Two days after Kendrick Lamar released To Pimp a Butterfly, the blog Rap Music Hysteria published two posts and one particularly memorable assessment of all the fawning that followed.
#KENDRICK LAMAR PIMP A BUTTERFLY MUSIC MASTERPOST TUMBLR FULL#
Steiner panned Kendrick’s album (“that only intermittently succeeds”) and then suffered a ton of hate tweets for his disliking the musicianship of To Pimp a Butterfly, separating it from the record's importance to black people and to hip-hop culture. I’ll say: It’s strange watching people wholeheartedly defend a thing before they'd full known what to make of it.Īt Slate, the music critic Carl Wilson asked, “How should white listeners approach the ‘overwhelming blackness’ of Kendrick Lamar’s brilliant new album?” and that’s when I realized that To Pimp a Butterfly had instantly become the biggest paradox of 2015: This bizarre and supposedly “challenging” album was universally acclaimed and, apparently, unimpeachable.

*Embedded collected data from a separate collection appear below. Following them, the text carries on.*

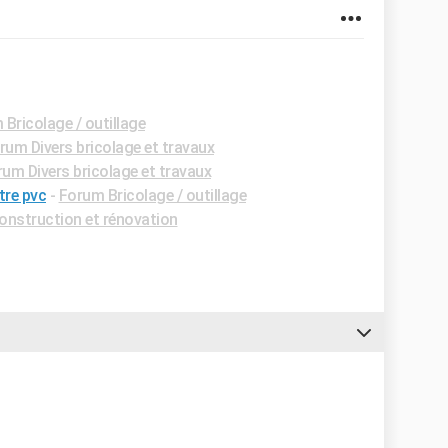
Bricolage / outillage
rum Divers bricolage et travaux
um Divers bricolage et travaux
tre pvc
-
Forum Bricolage / outillage
nstruction et rénovation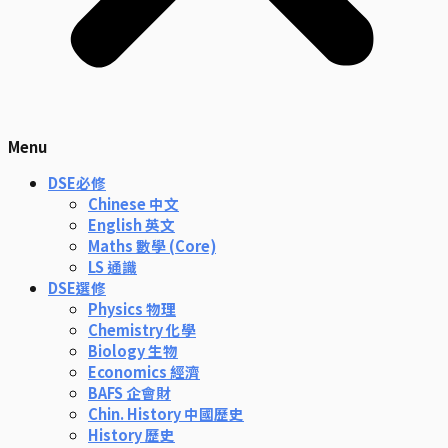
Menu
DSE必修
Chinese 中文
English 英文
Maths 數學 (Core)
LS 通識
DSE選修
Physics 物理
Chemistry 化學
Biology 生物
Economics 經濟
BAFS 企會財
Chin. History 中國歷史
History 歷史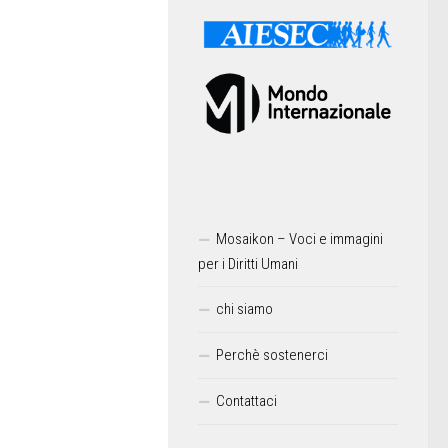
Mosaikon – Voci e immagini
per i Diritti Umani
chi siamo
Perchè sostenerci
Contattaci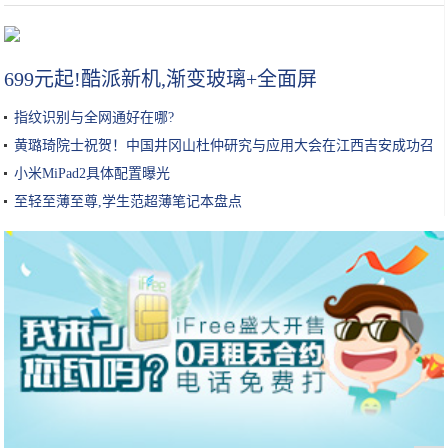
夫妻小镇上卖“炒果冻”，每天限量200碗，常有人驱车10里来排队
699元起!酷派新机,渐变玻璃+全面屏
指纹识别与全网通好在哪?
黄璐琦院士祝贺！中国井冈山杜仲研究与应用大会在江西吉安成功召
开
小米MiPad2具体配置曝光
至轻至薄至尊,学生范超薄笔记本盘点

#KENDRICK LAMAR PIMP A BUTTERFLY MUSIC MASTERPOST TUMBLR FREE#
So when Kendrick Lamar delivered his free jazz rap album that sounds like Freestyle Fellowship, Gift of Gab, the Native Tongues, Terence Blanchard, Bahamadia, and Suga Free-which is to say that it sounds nothing like contemporary hip-hop-I expected a second surge of dramatic praise given Kendrick Lamar's pronounced concern with "the Ferguson moment." In the months following the release of Kendrick's first couple singles, "i" and "The Blacker The Berry," Kendrick's music would become somewhat beside the point of our subsequent conversations about Kendrick's ideas and pop leadership potential.Īt Passion of the Weiss, the rap critic B.J. Why, in 2015, would a recently platinum-selling rapper make a jazz album with Lalah Hathaway, Ron Isley, and George Clinton? In that narrow band of time, I "got" the album's messages and themes but couldn’t grasp the motivations for the album’s sound. I reviewed To Pimp a Butterfly in about 72 hours. I think most fans and critics would agree that Kendrick Lamar's To Pimp a Butterfly is, indeed, overwhelming. “This initial feeling is suffocating,” Hope wrote. With bits of personal and political context interspersed, Hope framed her review as a first-take impression of the “overwhelming blackness” of an album about funk and self-destruction. At Jezebel, Clover Hope just wrote the truth. On such an immediate deadline for filing a feature-length album review, it’s nearly impossible for a young critic to stunt. You’ll recall that To Pimp a Butterfly leaked just 24 hours before its official release date, March 15, and that most major music websites published their reviews of the album within three days of the leak.
In March, Jezebel published the very best and most immediately honest review of To Pimp a Butterfly, the album that Kendrick Lamar is now touring in his eight-city run of “Kunta's Groove Sessions.” Last night Lamar performed in New York.